Tuesday, June 21, 2016

empathy, gratitude, and celebration

Sorry, it's been a while since my last post. It's the Holy Month of Ramadan - a time when Muslims exercise in empathy for millions who are living under poverty by not eating any food or drink from sunrise till sunset, do charity work or do any form of aid to the needy. During this time, newspapers, magazines, even social media is filled with articles reminding Muslims its significance, fund raising campaigns and charity works.

However for me, I think of food alot more. I can't help myself not to: I smell food during late afternoons, I see ladies exchanging plateful of food, I see food advertisement on billboards, newspapers, I receive emails, SMS about food, read recipes shared by prominent personalities or chefs from famous restaurants, and food being wasted (which is an eyesore). So I make food almost everyday during Ramadan.

I tend to make soups almost every single day, though I also make something else or even try a new recipe:

Day 1: Mexican Chicken Soup (top left corner):
This is an Ina Garten recipe I tried sometime ago which I initially thought was a hit with my family but it turned out that it is only me and my dad who likes this alot.

Day 2: Filipino-style Chicken Noodle Soup (top middle)
I was really happy when one of the grocers regularly stocks fresh Chinese egg noodles making it possible for me to make this soup.

Day 3: Minestrone (bottom left corner):
This is one of my dad's favorite soup; the rest would drink this soup as long as there is croutons. I like to use pita or "lebnani"  bread for croutons instead sliced white bread. I chop 2 pita breads, toss some oil, season with salt and pepper and into preheated oven for few minutes.

Day 4: Lentil Soup (bottom middle):
This soup is almost a staple during Ramadan; at least to what I have noticed. I have come across with many recipes of lentil soup but I liked the version with potatoes the most. Just sauté onions with cumin, coriander, and turmeric, add lentils, water and chopped potatoes. Bring to a boil, season with salt and pepper, then simmer till the potatoes are done. Let it cool, transfer to a food processor or use a hand blender, reheat, adjust the seasoning and serve.

Day 5: Churros (extreme right):
After 4 consecutive days of drinking soup, I craved for something fried. I made choux pastry long time ago so I wasn't so intimidated in making these. My pulled my brother as my sous chef: I piped the pastry to the hot oil, he fish it out once it reached golden brown color.

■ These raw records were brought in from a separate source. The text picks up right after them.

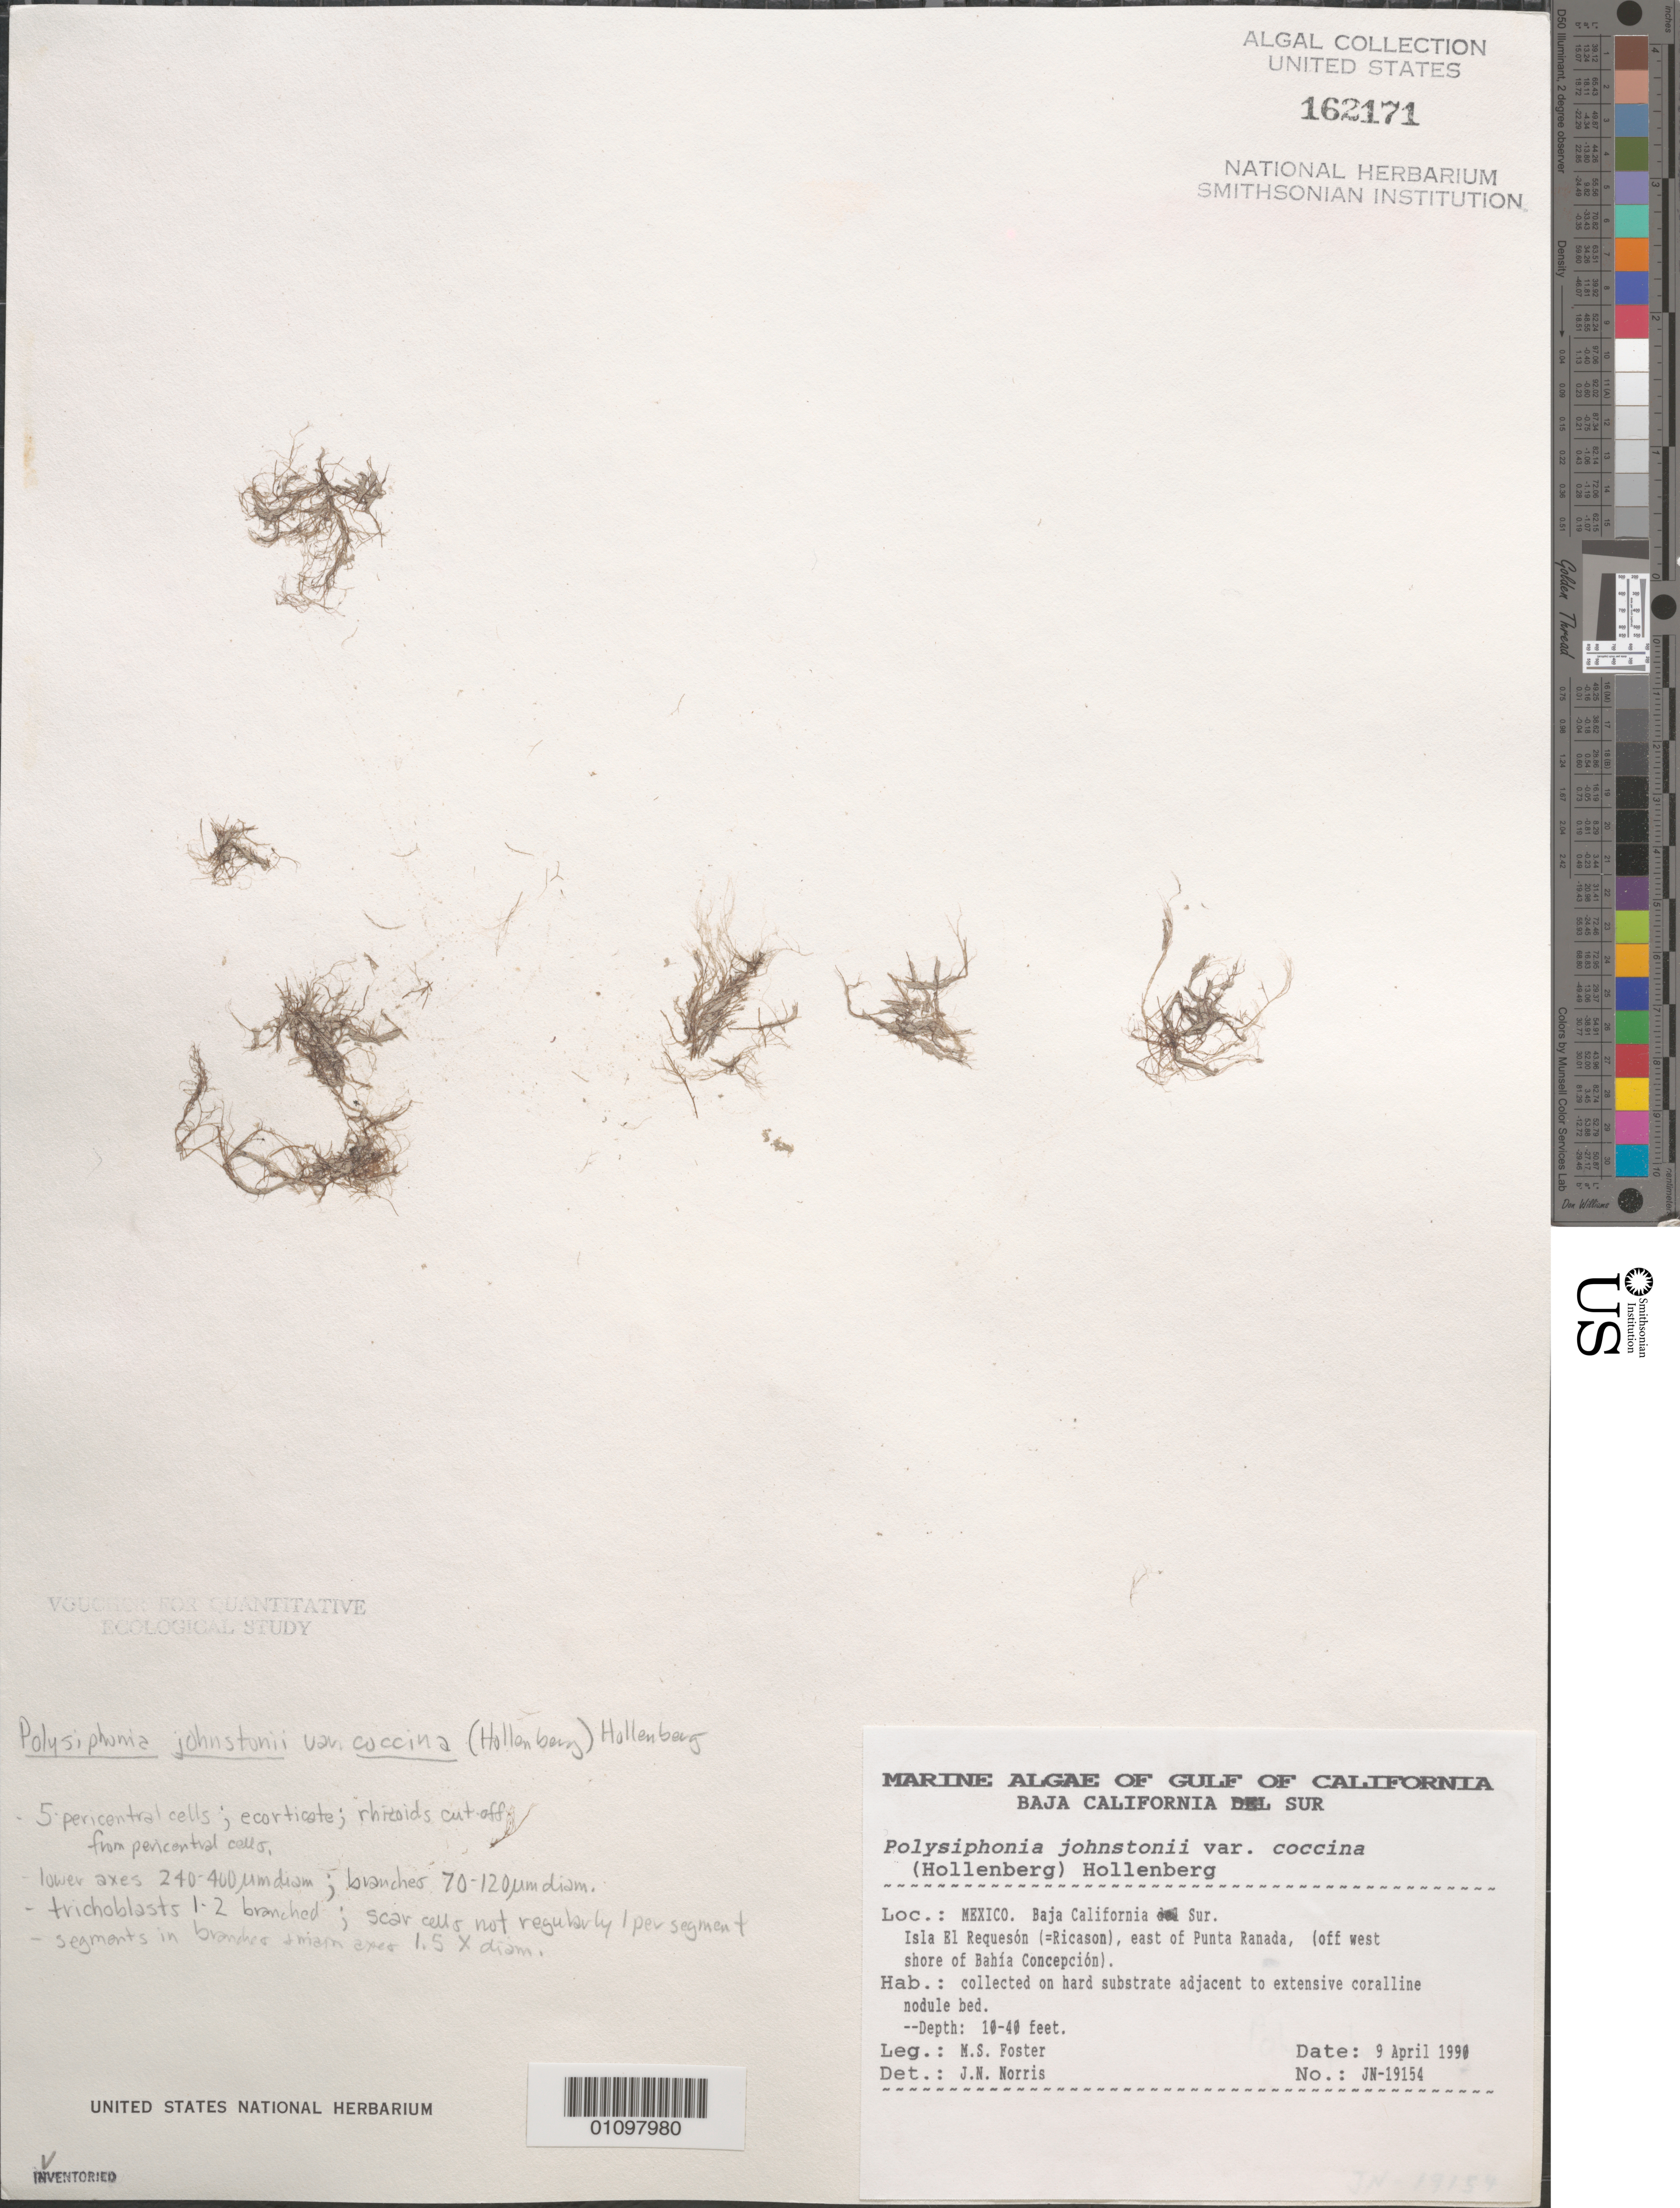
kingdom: Plantae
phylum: Rhodophyta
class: Florideophyceae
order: Ceramiales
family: Rhodomelaceae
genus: Melanothamnus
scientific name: Melanothamnus johnstonii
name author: (Setchell & N.L. Gardner) Diaz-Tapia & Maggs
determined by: Algae name updating Project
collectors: M. Foster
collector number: JN-19154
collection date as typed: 09 Apr 1990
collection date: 1990-04-09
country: México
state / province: Baja California Sur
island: Isla El Requeson (Ricason)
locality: East of Punta Ranada, off west shore of Bahia Concepcion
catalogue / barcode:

Day 6: Vegetable Spring Roll (top right corner)
This is known in my home country as "lumpiang prito"; I craved for something fried, crunchy and savory - and this is perfect. This is a spring roll filled with bean sprouts, shrimps, celery and chopped tofu. I placed a parsley leave as I wrap the spring roll for presentation.

Day 7: Crab and Corn Soup (top middle)
This must be the one of the easiest soups there is. However, I probably "murdered" this one by using butter - I have no regrets.

Day 9: Potato and Leek Soup (bottom left)

Day 12: Vietnamese Pho (bottom middle)
I never associate cinnamon with savory dishes and never really like anise seeds and yet, I took up a courage to make this one. The beef was tough that it sat in the simmering and aromatic broth for 6 hours but it was worth the wait. Though it made the broth cloudy it was very satisfying.

Day 13: Spaghetti Stroganoff (extreme right) 
It was only the night before when my brother reminded me it was Fathers' Day the following day. This is one of my go-to dish whenever there celebration in my family.

If you notice, Days 10 and 11  was skipped: I didn't cook on these days and my mom took over the cooking duties as usual.